Une idée née d’une déformation, propagée par un best-seller

Il s’agit d’un « neuromythe », terme du CNRS pour désigner ces croyances fausses sur le cerveau qui s’érigent en vérités absolues dont l’origine reste mystérieuse. Remonter aux sources donne pourtant une leçon d’histoire savoureuse sur la façon dont une idée mal citée peut traverser un siècle entier.

L’explication la plus probable remonte à un article publié en 1907 dans le magazine Science, où le psychologue William James affirmait que « nous n’utilisons qu’une petite partie de nos ressources mentales et physiques », une observation générale sur la façon dont la routine empêche les gens de mobiliser leurs pleines capacités. Pas un mot sur 10 %. Pas la moindre mesure cérébrale.

C’est Lowell Thomas qui a exposé cette théorie dans la préface du livre de Dale Carnegie, How to Win Friends and Influence People. Pour rendre le concept plus séduisant, il a publié un pourcentage qui ne reposait sur rien, et le mythe s’est répandu d’autant plus facilement que l’ouvrage de Carnegie était devenu un véritable best-seller. Vendu à plus de 30 millions d’exemplaires, ce livre a catapulté une opinion sans fondement dans la culture populaire mondiale. Voilà comment fonctionne la désinformation avant internet : une phrase floue, un chiffre inventé, un éditeur influent.

Le cinéma n’a rien arrangé. Des films comme Lucy et Limitless ont bâti des scénarios entiers sur cette prémisse. Résultat ? Des générations convaincues qu’un potentiel surhumain sommeille quelque part dans leur matière grise, accessible moyennant la bonne pilule ou la bonne méthode de coaching.

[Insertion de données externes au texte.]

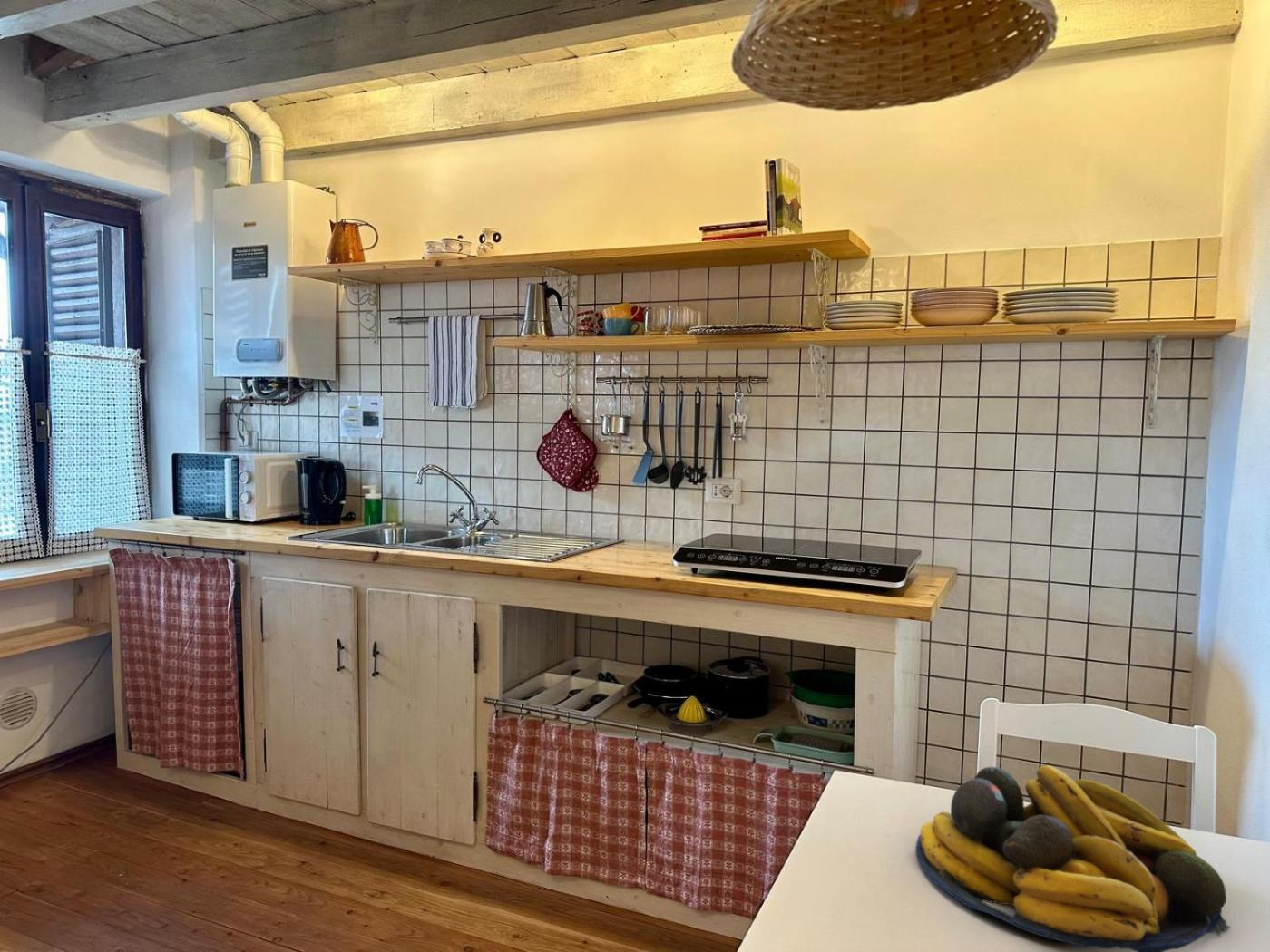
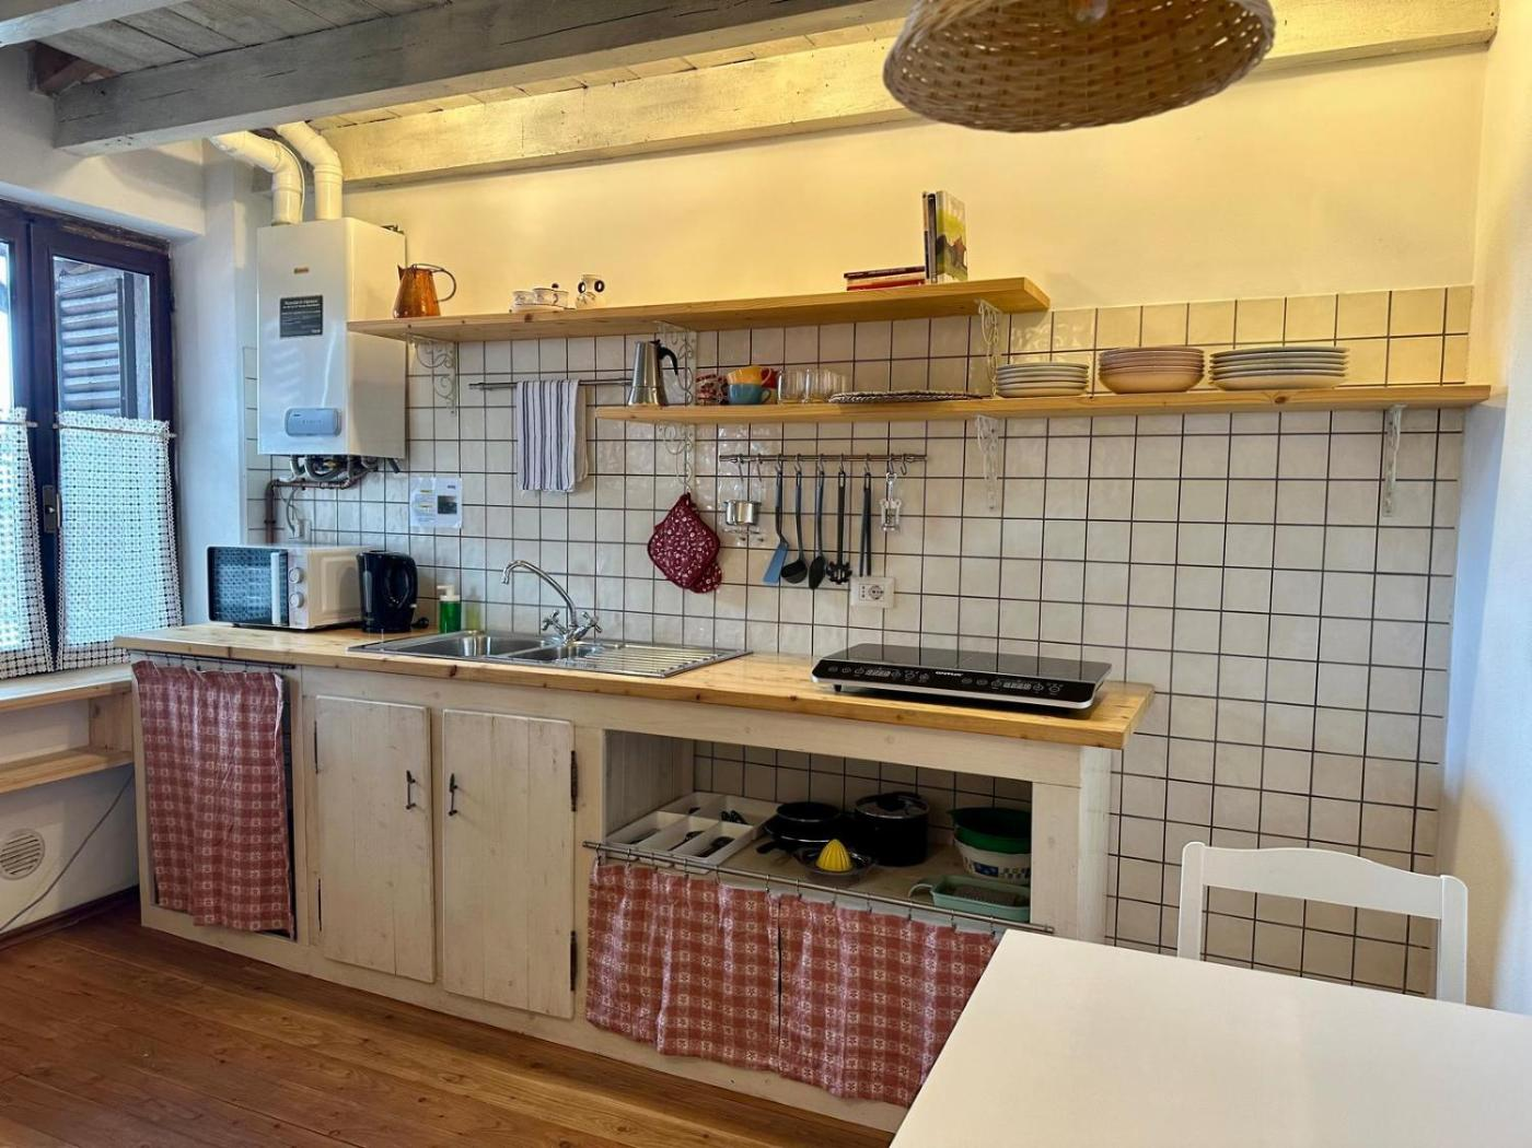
- fruit bowl [915,764,1231,952]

Ce que l’IRM a réellement montré

La technologie IRM permet de savoir aujourd’hui qu’il n’existe aucune région endormie ou non utilisée dans notre cerveau. La précision de cette affirmation mérite d’être saisie : pas une zone en veille, pas un « potentiel caché ». Tout est actif, tout le temps, à des degrés différents selon ce qu’on fait.

L’imagerie par résonance magnétique (IRM) et la tomographie par émission de positrons servent à analyser l’activité cérébrale avec précision et en temps réel. Ces tests démontrent clairement que toutes les régions du cerveau demeurent actives lorsque nous accomplissons une multitude de tâches, qu’elles soient simples ou complexes, comme lire ou résoudre des problèmes mathématiques. L’application d’un stimulus électrique à des endroits spécifiques du cerveau provoque toujours une réaction. À ce jour, aucune région « dormante » n’a pu être identifiée.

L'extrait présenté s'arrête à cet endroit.